WHAT THE TASK ASKS =>
Scan the entries below for the string "faulty" and copy every line where it turns up.

TASK DATA =>
=== Section Start ===
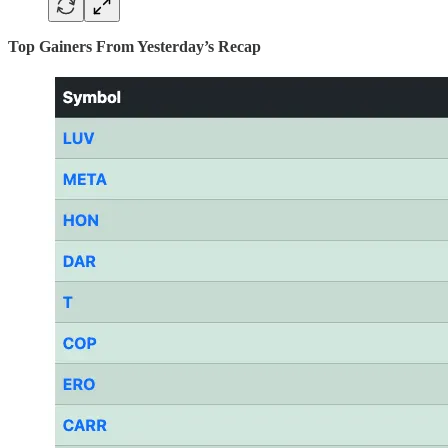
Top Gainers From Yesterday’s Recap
=== Section End ===
=== Section Start ===
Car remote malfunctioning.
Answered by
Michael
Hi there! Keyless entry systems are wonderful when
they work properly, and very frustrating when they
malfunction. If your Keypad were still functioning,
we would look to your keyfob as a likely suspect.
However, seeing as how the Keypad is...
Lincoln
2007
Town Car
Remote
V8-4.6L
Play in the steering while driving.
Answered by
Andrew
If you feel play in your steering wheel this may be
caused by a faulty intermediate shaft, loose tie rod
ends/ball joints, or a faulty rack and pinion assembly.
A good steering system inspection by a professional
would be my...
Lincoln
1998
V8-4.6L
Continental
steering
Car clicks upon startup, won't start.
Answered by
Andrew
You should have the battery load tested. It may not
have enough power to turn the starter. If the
=== Section End ===
SOLUTION FOR THIS PROBLEM =>
caused by a faulty intermediate shaft, loose tie rod
ends/ball joints, or a faulty rack and pinion assembly.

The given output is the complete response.